Article —
## Begin
The NDv5 MI300X VM features 8x AMD Instinct MI300X GPUs, each equipped with 192GB of HBM3 and interconnected via Infinity Fabric 3.0. With up to 5.2 TB/s of memory bandwidth per GPU, the MI300X provides the necessary capacity and speed to process large models efficiently - enabling users to run DeepSeek-R1 at full precision on a single VM.
In this blog post, we’ll walk you through the steps to provision an NDv5 MI300X instance on Azure and run DeepSeek-R1 for inference using the SGLang inference framework.
Launching an NDv5 MI300X VM
Prerequisites
- Check that your subscription has sufficient vCPU quota for the VM family “StandardNDI Sv 5MI300X” (see Quota documentation).
- If needed, contact your Microsoft account representative to request quota increase.
## End
Short exercise A —
Rewrite the rows from the line containing "Click on each" through the line containing "river: (216, 121)", inclusive, and adjust every coordinate in the answers by -3. Include the requests.

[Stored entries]
## Begin
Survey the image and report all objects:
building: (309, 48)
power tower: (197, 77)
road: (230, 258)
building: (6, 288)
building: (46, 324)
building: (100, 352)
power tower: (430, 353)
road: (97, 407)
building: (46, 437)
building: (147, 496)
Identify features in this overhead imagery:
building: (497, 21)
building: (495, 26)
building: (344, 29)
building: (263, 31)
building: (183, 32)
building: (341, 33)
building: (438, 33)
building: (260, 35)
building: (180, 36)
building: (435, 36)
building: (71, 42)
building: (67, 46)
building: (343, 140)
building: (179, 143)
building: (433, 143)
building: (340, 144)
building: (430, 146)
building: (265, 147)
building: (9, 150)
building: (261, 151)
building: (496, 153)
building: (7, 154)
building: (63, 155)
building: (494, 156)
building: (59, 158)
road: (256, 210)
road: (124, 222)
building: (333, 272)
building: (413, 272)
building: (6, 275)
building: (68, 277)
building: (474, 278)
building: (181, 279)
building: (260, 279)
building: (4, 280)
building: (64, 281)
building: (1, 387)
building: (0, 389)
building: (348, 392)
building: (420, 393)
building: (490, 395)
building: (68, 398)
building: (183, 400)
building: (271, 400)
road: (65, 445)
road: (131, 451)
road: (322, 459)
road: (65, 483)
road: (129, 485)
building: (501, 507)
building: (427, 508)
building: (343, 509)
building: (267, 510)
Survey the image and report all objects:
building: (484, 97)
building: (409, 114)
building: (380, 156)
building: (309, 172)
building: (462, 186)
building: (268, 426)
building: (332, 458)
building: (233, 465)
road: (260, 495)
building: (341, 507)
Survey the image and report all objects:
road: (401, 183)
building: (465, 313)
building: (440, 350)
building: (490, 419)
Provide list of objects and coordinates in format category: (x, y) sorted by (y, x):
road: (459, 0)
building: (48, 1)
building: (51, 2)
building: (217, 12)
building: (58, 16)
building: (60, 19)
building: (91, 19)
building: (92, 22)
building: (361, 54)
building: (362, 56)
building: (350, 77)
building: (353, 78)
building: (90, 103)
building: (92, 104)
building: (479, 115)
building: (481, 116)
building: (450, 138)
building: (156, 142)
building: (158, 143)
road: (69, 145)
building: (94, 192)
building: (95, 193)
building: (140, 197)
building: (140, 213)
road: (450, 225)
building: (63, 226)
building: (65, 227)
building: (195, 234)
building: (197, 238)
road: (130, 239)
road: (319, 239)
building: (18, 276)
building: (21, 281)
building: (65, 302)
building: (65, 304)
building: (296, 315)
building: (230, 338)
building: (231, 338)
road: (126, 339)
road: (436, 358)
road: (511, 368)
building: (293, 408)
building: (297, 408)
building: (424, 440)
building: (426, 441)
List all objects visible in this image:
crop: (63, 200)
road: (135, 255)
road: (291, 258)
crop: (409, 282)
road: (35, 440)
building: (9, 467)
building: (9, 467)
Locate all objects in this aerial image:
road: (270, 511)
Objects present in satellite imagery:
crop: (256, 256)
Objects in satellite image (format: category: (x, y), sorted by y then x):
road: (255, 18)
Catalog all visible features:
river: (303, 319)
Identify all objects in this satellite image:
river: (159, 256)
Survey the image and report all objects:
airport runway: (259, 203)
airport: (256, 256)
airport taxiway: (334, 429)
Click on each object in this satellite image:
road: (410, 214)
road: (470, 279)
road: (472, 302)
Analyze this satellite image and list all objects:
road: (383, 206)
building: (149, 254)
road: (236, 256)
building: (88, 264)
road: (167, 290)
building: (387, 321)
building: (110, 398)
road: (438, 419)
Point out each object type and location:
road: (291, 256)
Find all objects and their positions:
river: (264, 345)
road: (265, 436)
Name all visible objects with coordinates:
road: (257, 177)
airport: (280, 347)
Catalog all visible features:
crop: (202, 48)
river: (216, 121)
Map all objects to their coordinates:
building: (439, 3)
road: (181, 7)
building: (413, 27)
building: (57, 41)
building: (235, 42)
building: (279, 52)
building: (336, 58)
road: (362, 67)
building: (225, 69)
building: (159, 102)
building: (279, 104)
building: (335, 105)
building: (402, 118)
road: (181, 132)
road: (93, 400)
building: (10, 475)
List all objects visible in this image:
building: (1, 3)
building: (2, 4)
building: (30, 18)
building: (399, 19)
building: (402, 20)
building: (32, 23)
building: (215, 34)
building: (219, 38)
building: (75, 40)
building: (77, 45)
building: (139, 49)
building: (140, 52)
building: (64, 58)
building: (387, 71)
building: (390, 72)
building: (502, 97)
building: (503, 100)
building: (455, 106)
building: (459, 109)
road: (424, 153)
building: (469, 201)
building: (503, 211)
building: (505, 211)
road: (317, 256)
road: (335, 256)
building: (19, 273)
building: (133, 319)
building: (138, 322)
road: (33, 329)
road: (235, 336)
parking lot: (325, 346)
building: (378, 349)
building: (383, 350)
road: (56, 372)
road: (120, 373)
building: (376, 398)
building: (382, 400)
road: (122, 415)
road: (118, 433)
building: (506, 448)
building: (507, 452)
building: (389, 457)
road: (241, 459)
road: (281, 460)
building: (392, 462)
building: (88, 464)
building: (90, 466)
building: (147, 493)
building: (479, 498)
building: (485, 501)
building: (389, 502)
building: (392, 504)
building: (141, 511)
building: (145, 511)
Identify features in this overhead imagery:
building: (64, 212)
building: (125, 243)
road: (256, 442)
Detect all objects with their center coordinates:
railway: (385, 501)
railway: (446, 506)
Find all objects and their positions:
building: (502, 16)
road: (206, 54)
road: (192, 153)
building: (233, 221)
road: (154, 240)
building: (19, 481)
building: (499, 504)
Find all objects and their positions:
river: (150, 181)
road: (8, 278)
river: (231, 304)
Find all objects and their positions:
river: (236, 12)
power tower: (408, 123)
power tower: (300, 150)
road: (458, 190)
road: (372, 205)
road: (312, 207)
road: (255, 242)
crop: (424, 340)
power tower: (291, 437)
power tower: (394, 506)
## End
Short exercise B —
List every hardware specification that the article on the NDv5 MI300X VM gives for the VM and its GPUs.

Correct output A —
Click on each object in this satellite image:
road: (407, 211)
road: (467, 276)
road: (469, 299)
Analyze this satellite image and list all objects:
road: (380, 203)
building: (146, 251)
road: (233, 253)
building: (85, 261)
road: (164, 287)
building: (384, 318)
building: (107, 395)
road: (435, 416)
Point out each object type and location:
road: (288, 253)
Find all objects and their positions:
river: (261, 342)
road: (262, 433)
Name all visible objects with coordinates:
road: (254, 174)
airport: (277, 344)
Catalog all visible features:
crop: (199, 45)
river: (213, 118)

Correct output B —
- 8x AMD Instinct MI300X GPUs
- 192GB of HBM3 per GPU
- Interconnection via Infinity Fabric 3.0
- Up to 5.2 TB/s of memory bandwidth per GPU